## TEXT SEGMENT
-------------------------

Environmental Aspects:

• Feedstock: Poly Hydroxy Alkanoate (PHA) polymer made through a patented process for microbial fermentation of plant-derived sugar. PHA is unique in that it represents the only class of polymers that are converted directly by microorganisms from feedstock to the polymetric form—no additional polymerizations steps being required.
• Complies with EN 13432 and ASTM D 6400 Standards for industrial biodegradability and compostability; complies with ASTM D 7081 Standard for marine biodegradation; received Vincotte OK Compost Home certification; and, received Vincotte OK Biodegradable in Soil certification. The rate and extent of its biodegradability will depend on the size and shape of the articles made from it.
• There is no post consumer or post industrial market for this resin. However, in principal, film is readily recyclable.

PLA:

Typical physical properties:

• Acceptable for use in food-contact packaging;
• Good clarity but can haze with introduction of stress;
• PLA sheet is relatively brittle at room temperature; however, the toughness of the material increases with orientation and therefore thermoformed articles are less brittle than PLA sheet.
• PLA is frequently thermoformed using forming ovens, molds and trim tools designed for PET or PS; however, PLA has a lower softening temperature and thermal conductivity than PET or PS, which results in longer cooling time in the mold for PLA vs. PET or PS.
• Exposure to high temperatures and humidity during shipping or storage can adversely affect the performance and appearance of resin.
• At temperatures below its glass transition point, PLA is as stable as PET.

Environmental Aspects:

• Feedstock: Polylactide or Polylactic Acid (PLA) is a synthetic, aliphatic polyester from lactic acid; lactic acid can be industrially produced from a number of starch or sugar containing agricultural products.
• Derived 100% from annually renewable resources like corn.
• PLA resin complies with EN 13432 and ASTM D 6400 Standards for industrial biodegradability and compostability; however, after conversion, said Standards no longer apply.

-------------------------

## MATERIAL SHOWN

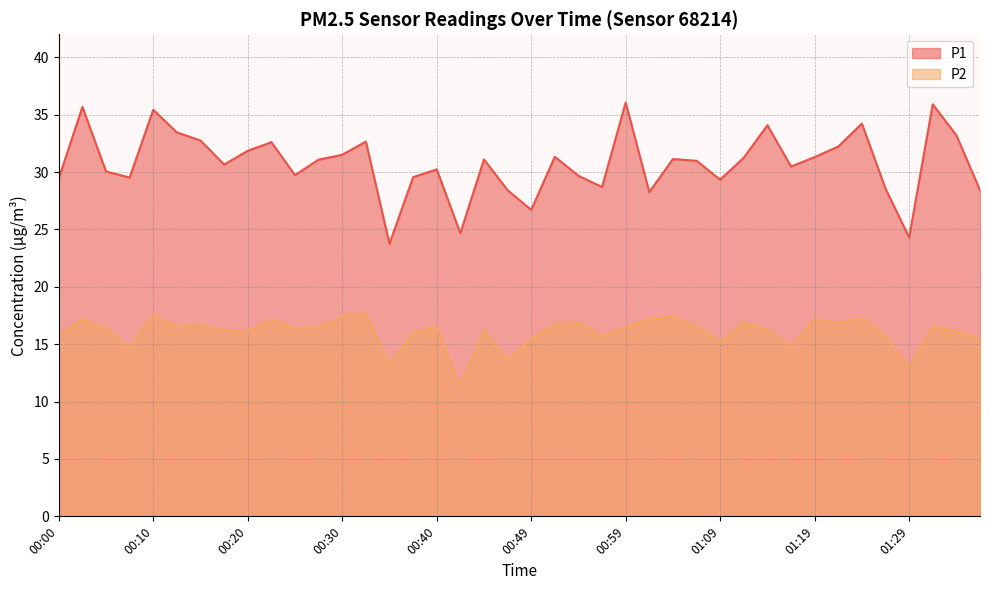

What is the maximum value shown in the chart?

36.0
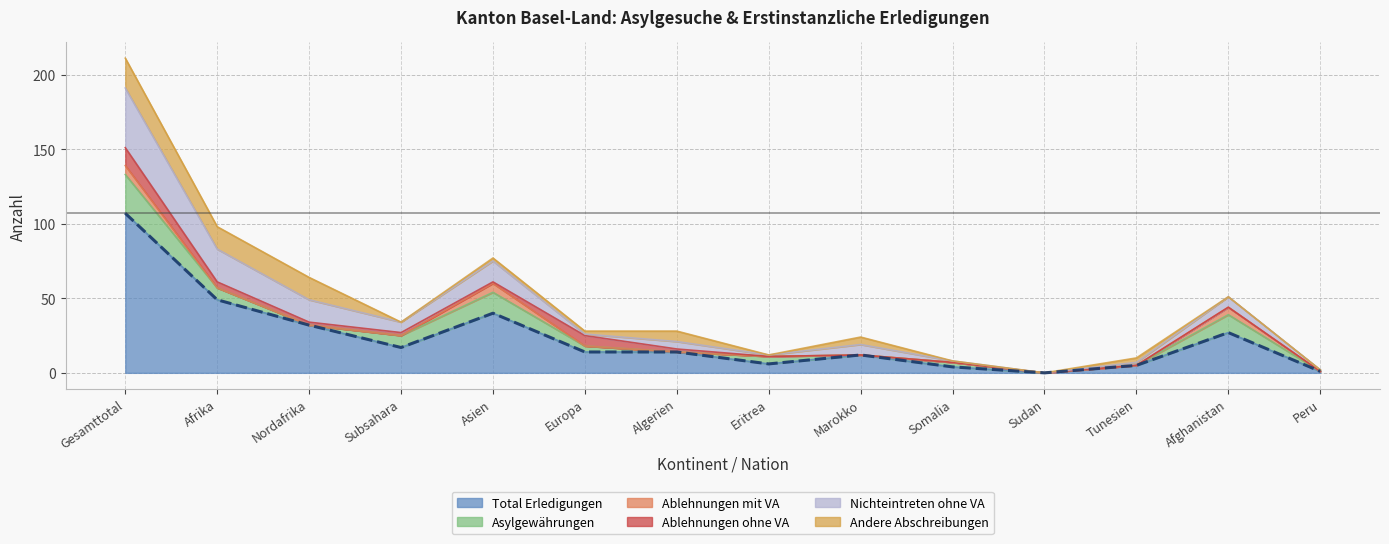

Where is the first local minimum?

Subsahara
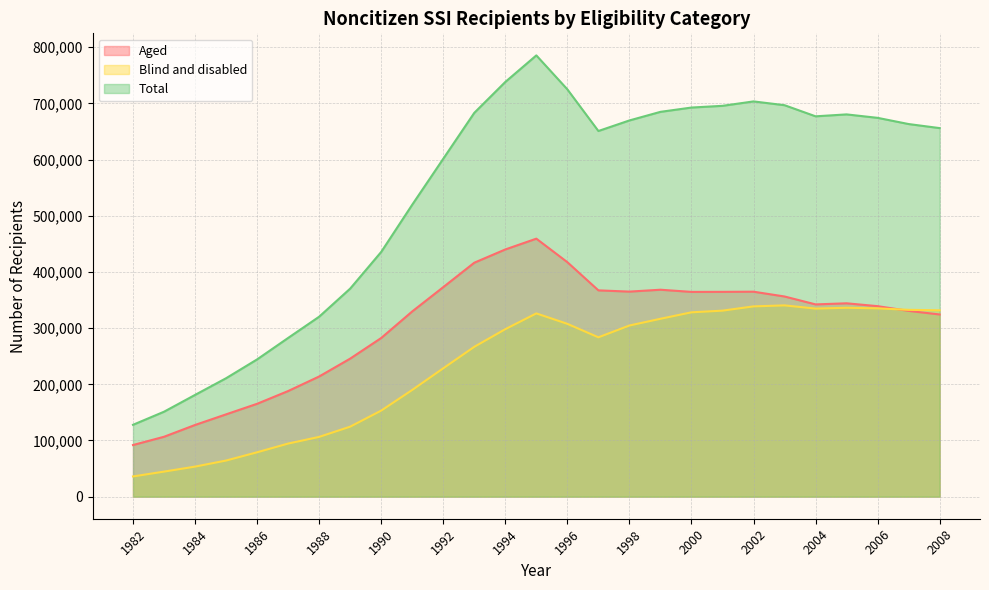

What is the spread (max minus min) of values at 2007?

332545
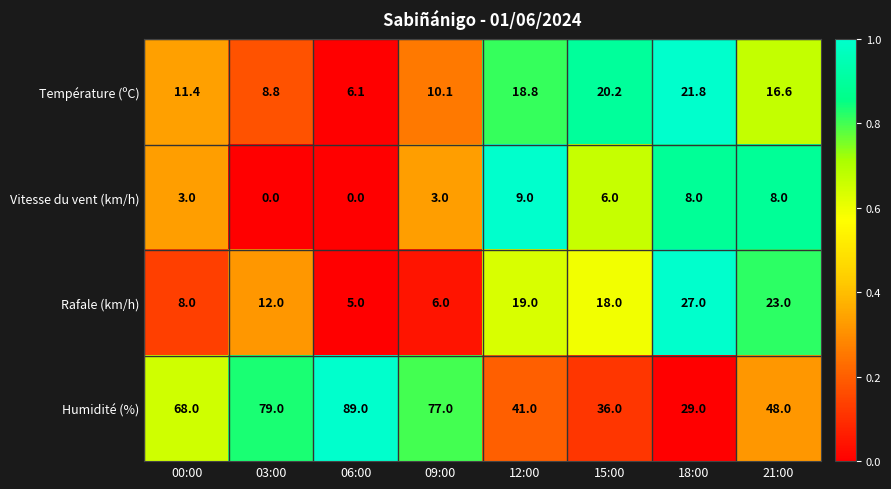

What is the difference between the Rafale (km/h) values at 12:00 and 06:00?

14.0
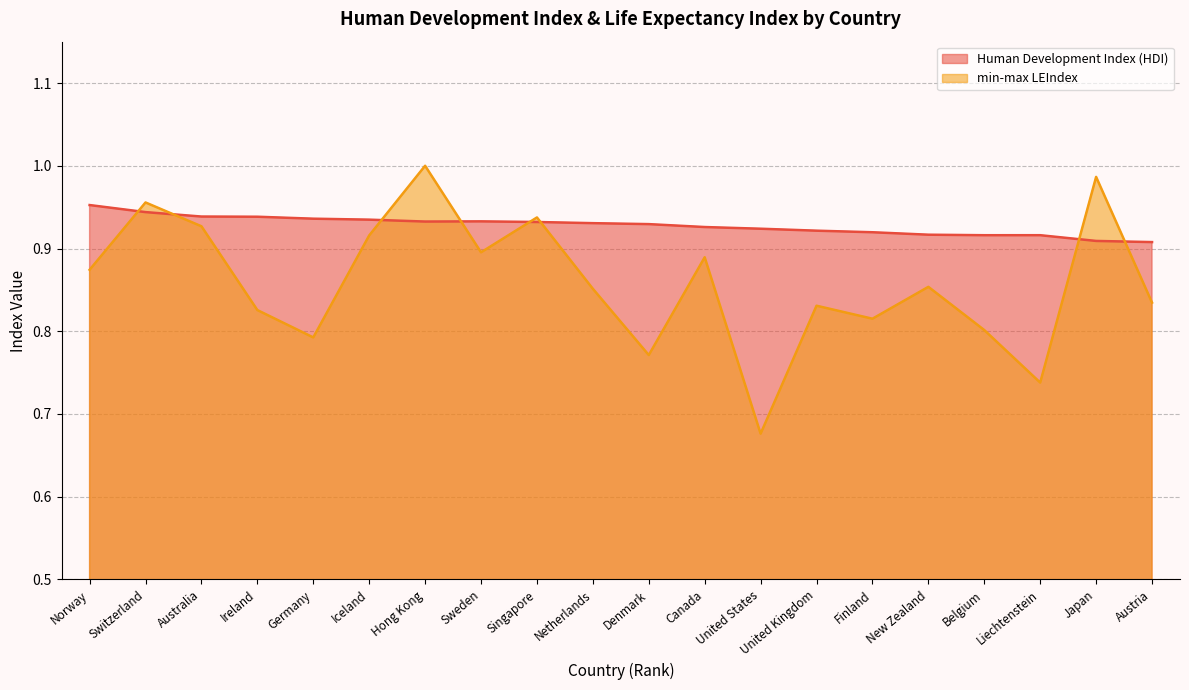

At which category does min-max LEIndex reach its first local peak?

Switzerland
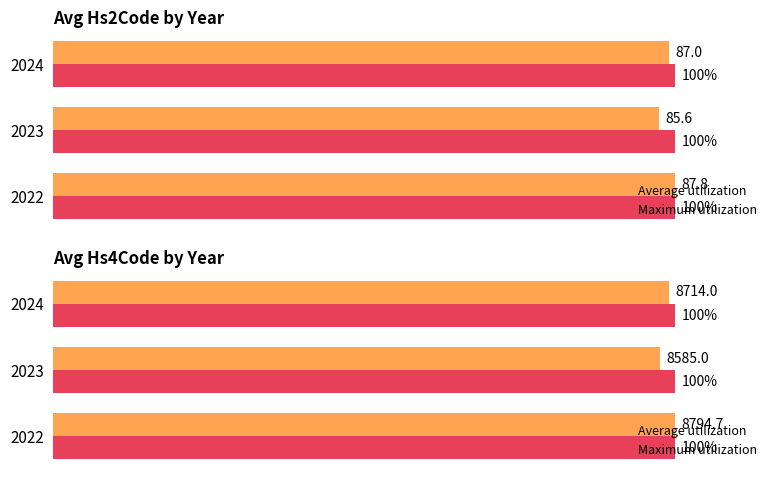

True or false: Average utilization has a value of 134.1 at 0.

False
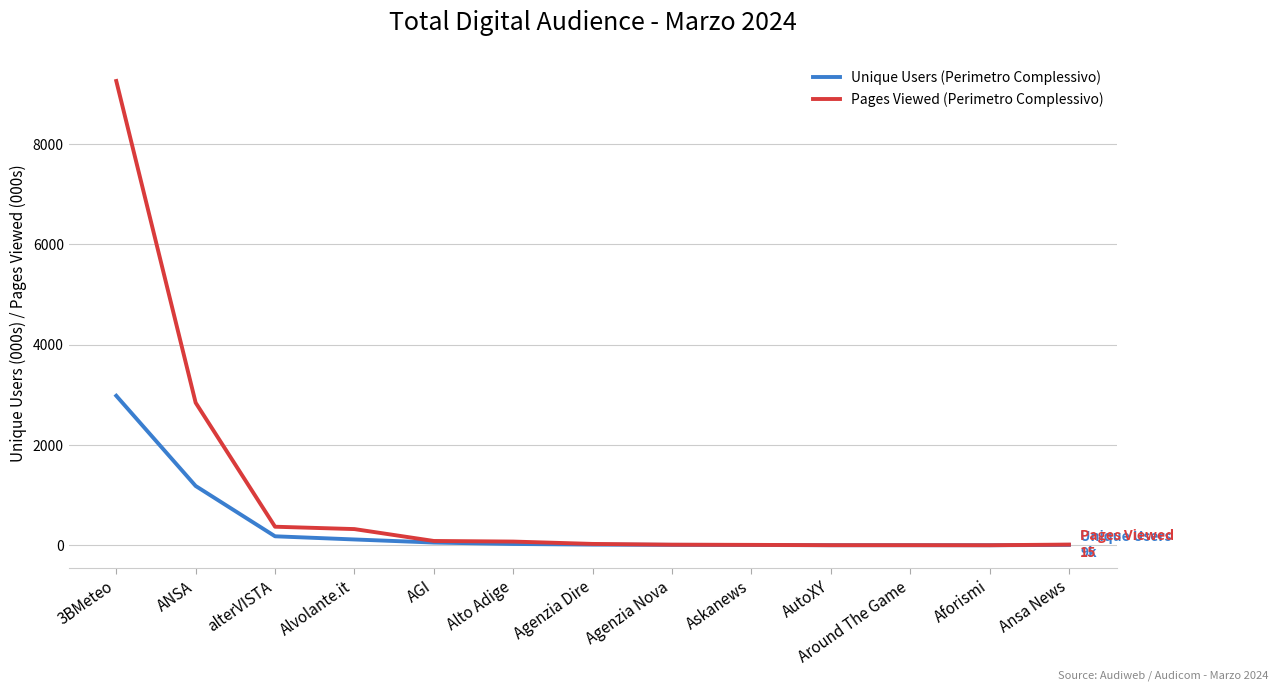

What is the greatest value displayed?

9260.0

-------------------------

## TASK ITEM
Write out the entire text on PHA and PLA resins word for word, keeping every line and character unchanged. The records are material apart from the text on PHA and PLA resins.

## RESULT OF THE TASK
Environmental Aspects:

• Feedstock: Poly Hydroxy Alkanoate (PHA) polymer made through a patented process for microbial fermentation of plant-derived sugar. PHA is unique in that it represents the only class of polymers that are converted directly by microorganisms from feedstock to the polymetric form—no additional polymerizations steps being required.
• Complies with EN 13432 and ASTM D 6400 Standards for industrial biodegradability and compostability; complies with ASTM D 7081 Standard for marine biodegradation; received Vincotte OK Compost Home certification; and, received Vincotte OK Biodegradable in Soil certification. The rate and extent of its biodegradability will depend on the size and shape of the articles made from it.
• There is no post consumer or post industrial market for this resin. However, in principal, film is readily recyclable.

PLA:

Typical physical properties:

• Acceptable for use in food-contact packaging;
• Good clarity but can haze with introduction of stress;
• PLA sheet is relatively brittle at room temperature; however, the toughness of the material increases with orientation and therefore thermoformed articles are less brittle than PLA sheet.
• PLA is frequently thermoformed using forming ovens, molds and trim tools designed for PET or PS; however, PLA has a lower softening temperature and thermal conductivity than PET or PS, which results in longer cooling time in the mold for PLA vs. PET or PS.
• Exposure to high temperatures and humidity during shipping or storage can adversely affect the performance and appearance of resin.
• At temperatures below its glass transition point, PLA is as stable as PET.

Environmental Aspects:

• Feedstock: Polylactide or Polylactic Acid (PLA) is a synthetic, aliphatic polyester from lactic acid; lactic acid can be industrially produced from a number of starch or sugar containing agricultural products.
• Derived 100% from annually renewable resources like corn.
• PLA resin complies with EN 13432 and ASTM D 6400 Standards for industrial biodegradability and compostability; however, after conversion, said Standards no longer apply.